'''
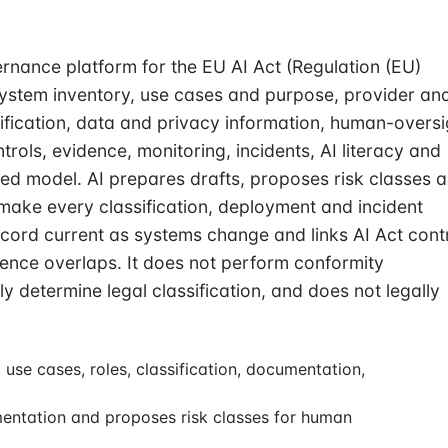
rnance platform for the EU AI Act (Regulation (EU)
system inventory, use cases and purpose, provider an
sification, data and privacy information, human-oversi
trols, evidence, monitoring, incidents, AI literacy and
ed model. AI prepares drafts, proposes risk classes 
ake every classification, deployment and incident
ecord current as systems change and links AI Act cont
nce overlaps. It does not perform conformity
 determine legal classification, and does not legally
use cases, roles, classification, documentation,
mentation and proposes risk classes for human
'''
EXERCISE REQUIREMENTS
Copy the text from each of the records above exactly as it appears, line for line, and leave the pictures out of your answer.

EXERCISE SOLUTION
rnance platform for the EU AI Act (Regulation (EU)
system inventory, use cases and purpose, provider an
sification, data and privacy information, human-oversi
trols, evidence, monitoring, incidents, AI literacy and
ed model. AI prepares drafts, proposes risk classes 
ake every classification, deployment and incident
ecord current as systems change and links AI Act cont
nce overlaps. It does not perform conformity
 determine legal classification, and does not legally
use cases, roles, classification, documentation,
mentation and proposes risk classes for human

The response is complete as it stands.